Rahul Gandhi has flip-flopped on the question of his criticism of the RSS, but in the end, he has done the right thing. Lessons in history are always good for aspirants to power. the Congress has no future, so it is increasingly seeking solace in its past. But Rahul should not take the received Congress version as the true one. So here is a non-Congress history.
The RSS and CPI were founded in the same year, 1925, but somehow the RSS has waxed while the CPI has waned. Both were set up on the lines of European movements. The RSS chose its uniform of khaki shirt and half pants, copying the Congress uniform for its volunteers. The RSS was non-political and did not display religion as much as the Hindu Mahasabha did. Its growth for the first 20 years was modest, but in the Bihar earthquake its voluntary work was remarkable. There were negotiations afoot to merge it into the Congress after Independence.

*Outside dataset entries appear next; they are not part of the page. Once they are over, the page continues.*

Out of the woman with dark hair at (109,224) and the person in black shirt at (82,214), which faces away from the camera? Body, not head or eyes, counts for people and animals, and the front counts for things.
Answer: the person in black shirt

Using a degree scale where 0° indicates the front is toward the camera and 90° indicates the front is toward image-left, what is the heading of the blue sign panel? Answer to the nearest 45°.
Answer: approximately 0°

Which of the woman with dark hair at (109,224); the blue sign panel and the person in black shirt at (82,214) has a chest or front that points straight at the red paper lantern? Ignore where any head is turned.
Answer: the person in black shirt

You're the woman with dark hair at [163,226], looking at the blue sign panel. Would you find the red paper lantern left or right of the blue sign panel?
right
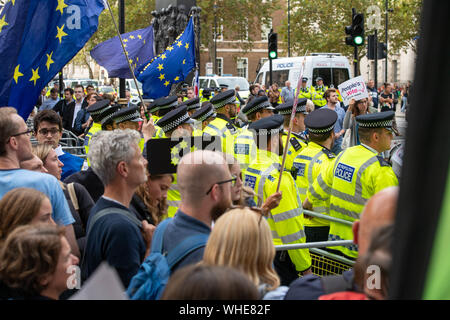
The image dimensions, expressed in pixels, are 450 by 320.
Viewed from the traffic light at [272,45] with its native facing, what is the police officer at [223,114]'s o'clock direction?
The police officer is roughly at 12 o'clock from the traffic light.

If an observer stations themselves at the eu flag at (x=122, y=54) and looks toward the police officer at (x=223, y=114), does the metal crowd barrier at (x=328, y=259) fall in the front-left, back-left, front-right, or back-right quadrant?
front-right

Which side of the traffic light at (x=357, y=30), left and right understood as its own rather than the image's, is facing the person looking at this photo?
front

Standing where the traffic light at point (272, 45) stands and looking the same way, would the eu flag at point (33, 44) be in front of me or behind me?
in front

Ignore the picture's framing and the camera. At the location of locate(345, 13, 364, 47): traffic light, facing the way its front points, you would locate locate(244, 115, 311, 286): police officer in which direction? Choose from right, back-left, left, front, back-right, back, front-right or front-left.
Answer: front

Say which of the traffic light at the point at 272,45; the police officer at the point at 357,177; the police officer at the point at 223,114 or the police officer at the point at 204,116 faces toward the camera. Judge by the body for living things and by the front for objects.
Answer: the traffic light

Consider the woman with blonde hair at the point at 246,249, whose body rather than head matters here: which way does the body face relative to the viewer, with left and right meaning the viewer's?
facing away from the viewer and to the right of the viewer

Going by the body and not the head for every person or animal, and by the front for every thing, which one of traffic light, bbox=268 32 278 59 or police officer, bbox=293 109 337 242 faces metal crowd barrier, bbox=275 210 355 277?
the traffic light
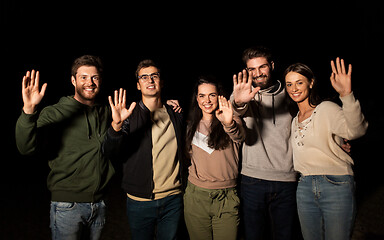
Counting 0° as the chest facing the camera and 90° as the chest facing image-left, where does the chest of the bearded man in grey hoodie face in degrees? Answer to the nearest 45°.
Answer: approximately 0°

Nathuram Godse spoiled it all. The RSS was banned for about 15 months. It took another 25 years before the RSS surfaced again. Thanks to Indira Gandhi’s Emergency, the RSS could join the struggle against real fascism, by being on the side of freedom and democracy. The CPI collaborated with Emergency. The RSS joined hands with the Imam of Jama Masjid in fighting Sanjay Gandhi’s sterilisation campaign for Muslims. Jana Sangh members became freedom fighters going to prison during the Emergency.

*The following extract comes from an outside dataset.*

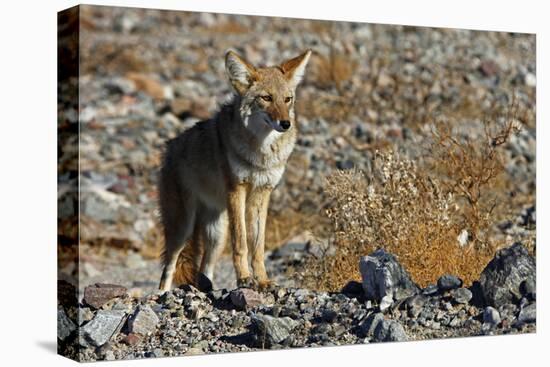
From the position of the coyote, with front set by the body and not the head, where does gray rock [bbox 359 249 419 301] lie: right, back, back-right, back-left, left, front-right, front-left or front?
front-left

The Emergency thus secured the reputation and the future of the BJP/ RSS as nationalist movements. The Congress lost its secular liberal patina, though it suffers from amnesia about the Emergency. The RSS did what originally the Communist parties were supposed to do. They penetrated into society — schools, colleges, temples, civil society groups — and spread their message diligently. It was a simple message: Secularism as practised by the Congress was fraud, pseudo secularism and it was anti-Hindu. Maharashtra was its home. Gujarat became a test bed and a very successful one. The next steps were in the heartland of Uttar Pradesh, Madhya Pradesh and Rajasthan.
After the assassination of Indira Gandhi, the RSS fought on the side of the Congress against Sikh militancy and contributed to Rajiv Gandhi’s landslide victory in 1984. But then as Rajiv began to lose the plot and frittered away the largest majority in India’s history, the RSS went back to its BJP acolytes. The loss of Congress hegemony in 1989 changed Indian politics.

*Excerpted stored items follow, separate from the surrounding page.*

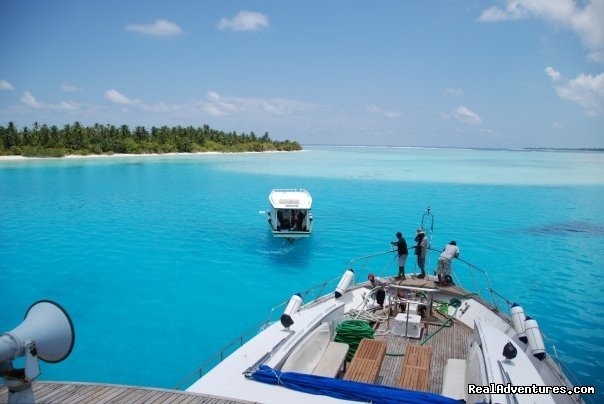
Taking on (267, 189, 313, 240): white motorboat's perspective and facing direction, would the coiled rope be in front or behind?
behind

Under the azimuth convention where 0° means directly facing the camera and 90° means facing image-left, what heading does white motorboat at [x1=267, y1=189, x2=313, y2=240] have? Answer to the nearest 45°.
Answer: approximately 180°

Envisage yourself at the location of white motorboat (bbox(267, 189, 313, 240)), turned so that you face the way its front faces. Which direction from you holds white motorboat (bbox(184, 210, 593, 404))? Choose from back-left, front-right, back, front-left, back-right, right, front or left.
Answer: back

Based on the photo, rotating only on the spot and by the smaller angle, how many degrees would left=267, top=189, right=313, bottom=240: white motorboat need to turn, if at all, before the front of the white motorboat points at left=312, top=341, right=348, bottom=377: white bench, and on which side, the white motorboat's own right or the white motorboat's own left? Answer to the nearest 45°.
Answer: approximately 180°

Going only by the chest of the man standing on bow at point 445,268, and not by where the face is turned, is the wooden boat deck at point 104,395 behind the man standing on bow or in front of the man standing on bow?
behind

An attempt was made to exploit the Ram Janmabhoomi issue to construct a winning majority of Hindu votes. Despite the destruction of Babri Masjid, the BJP did not come to power. The only effect was that the Congress lost the UP Muslim vote and never came to power there again. The BJP did come to power in the NDA coalition with A B Vajpayee’s moderate image, but frittered it away.
It was the idea of inclusive growth which delivered Narendra Modi’s victory and brought the RSS closer to power than ever before. But the RSS is an oppositional movement, hierarchical and undemocratic. It cannot handle social equality or gender justice. When it was growing up, the RSS was indispensable for the BJP. But now it has matured and is about to become the hegemonic party. It is a moot question if the BJP needs the RSS’s parental guidance.